Dalam hidup ini, seseorang bergerak karena menghindari Pain dan mengejar pleassure. Apabila dia koleris atau sanguinis tunjukan Pain dan Pleassurenya. Kalau dia melankolis, tunjukan painnya. Jika dia plegmatis tunjukan pleassurenya

Mengenal Lima Prinsip Chattingan Berujung Closing? Kenapa Tidak!

5. Pahami cara chatting yang baik

Sebab waktu chatting kita kudu bikin pelanggan merasa nyaman, maka buat menjalankan itu ada prosedurnya. Ketika chatting dengan calon pelanggan jalankan hal-hal di bawah ini.
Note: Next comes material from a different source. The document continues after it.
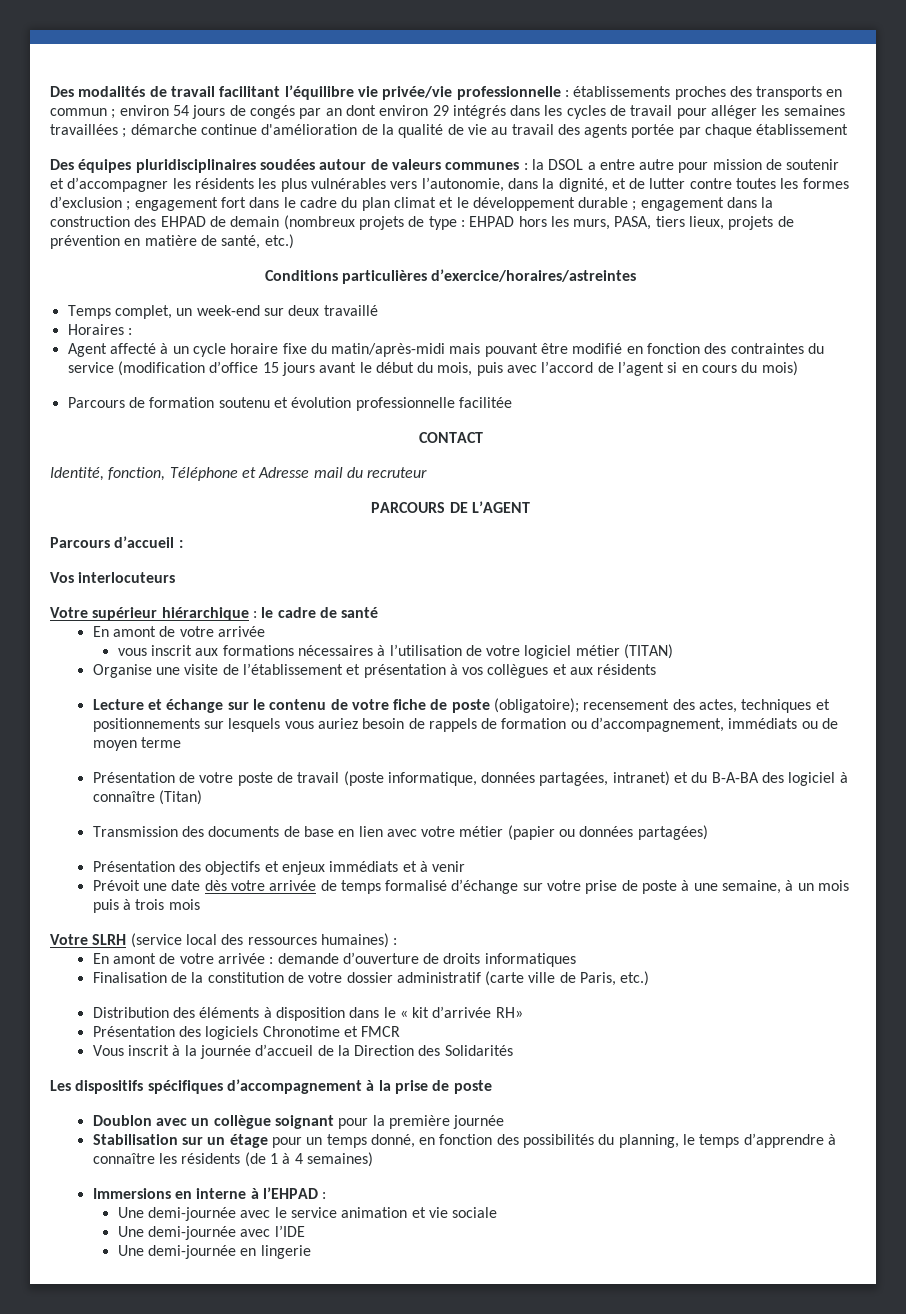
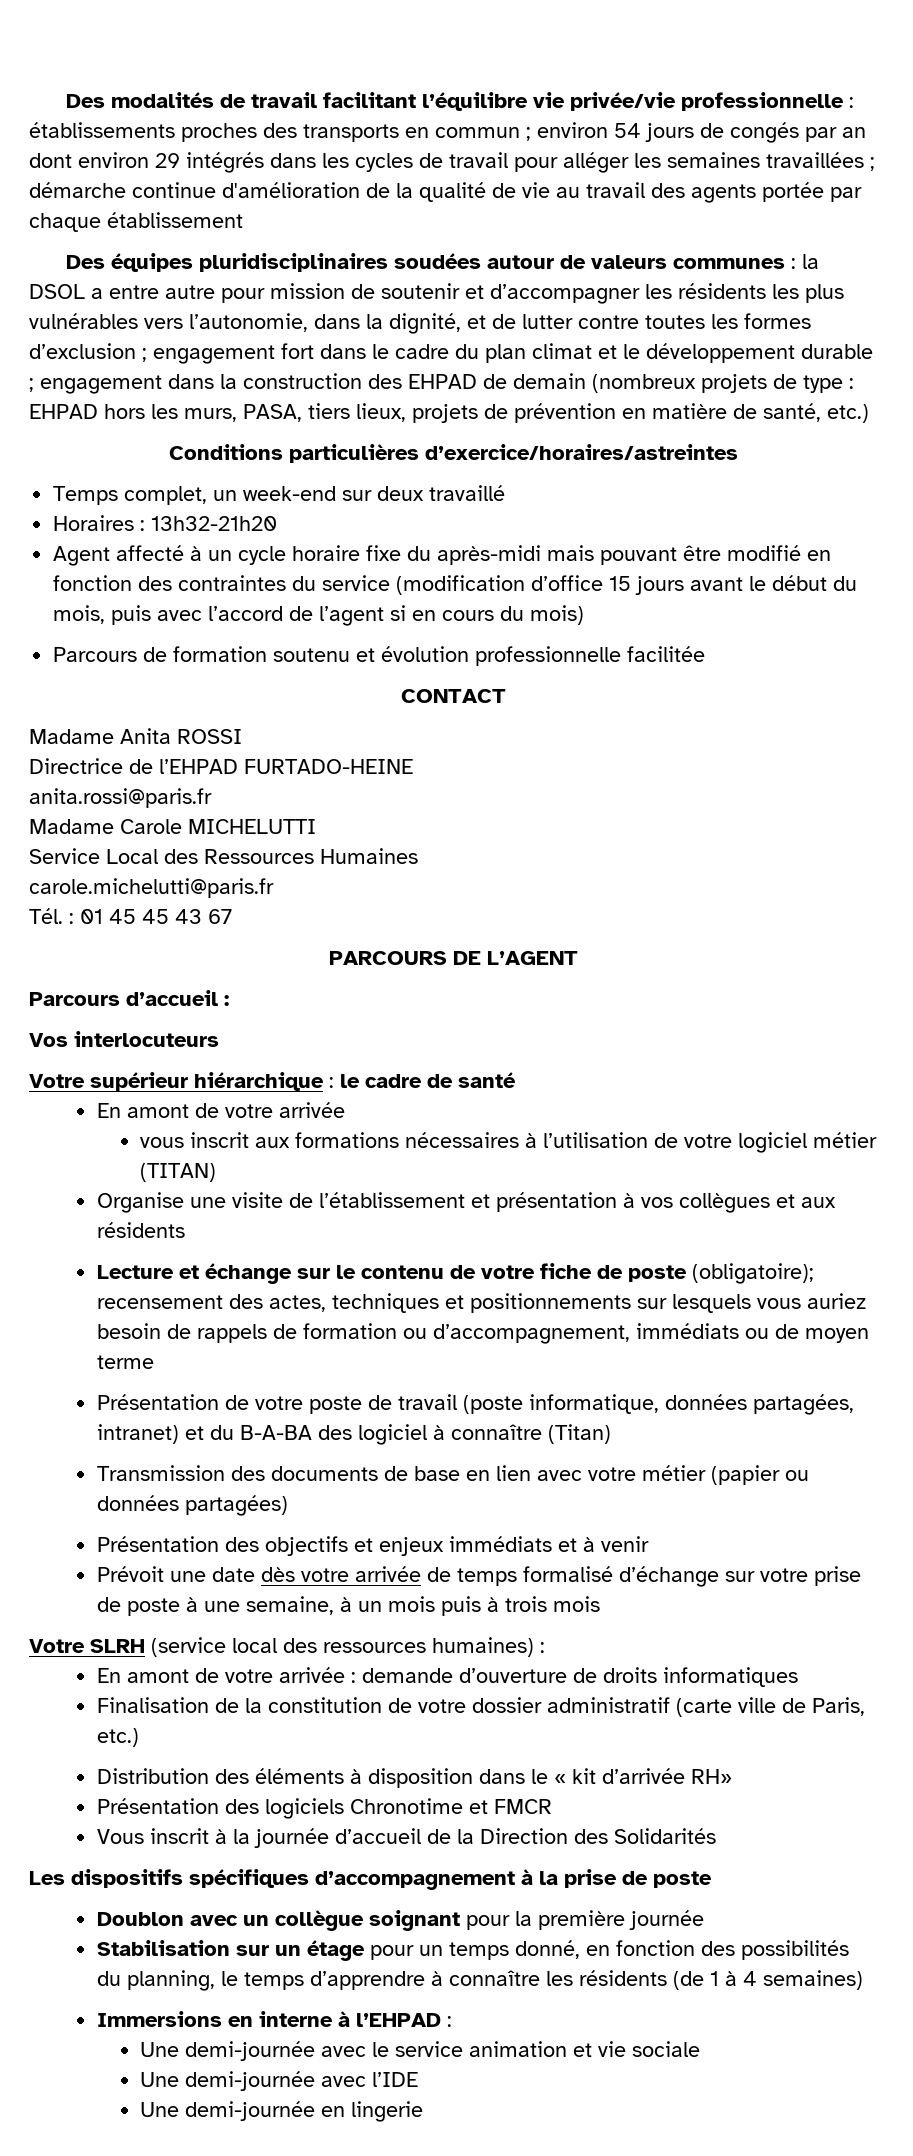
(132, 331) none -> [151,516,278,531] 13h32-21h20
[331,343,446,357] matin/après-midi -> [437,545,542,565] après-midi
[50,467,428,481] Identité, fonction, Téléphone et Adresse mail du recruteur -> [29,728,242,744] [29,758,413,774] [29,788,212,808] [29,819,316,834] [29,848,418,864] [29,878,274,898] [29,908,232,924] Madame Anita ROSSI // Directrice de l’EHPAD FURTADO-HEINE // anita.rossi@paris.fr // Madame Carole MICHELUTTI // Service Local des Ressources Humaines // carole.michelutti@paris.fr // Tél. : 01 45 45 43 67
a. Akhiri setiap jawaban Anda dengan pertanyaan

Jangan biarkan chat kita selesai dengan jawaban. Akhiri kalimat kita dengan pertanyaan, agar memancing percakapan berlanjut. Dia tertarik, kita bertanya. Dia diam, kita tanya. Pokoknya tanya terus sampai transfer.

b. Sebut namanya, selipkan emot dan ulangi kalimat calon pelanggan

Ini bertujuan biar kita dianggap penjual yang ramah sehingga calon pelanggan nyaman ngobrol dengan kita.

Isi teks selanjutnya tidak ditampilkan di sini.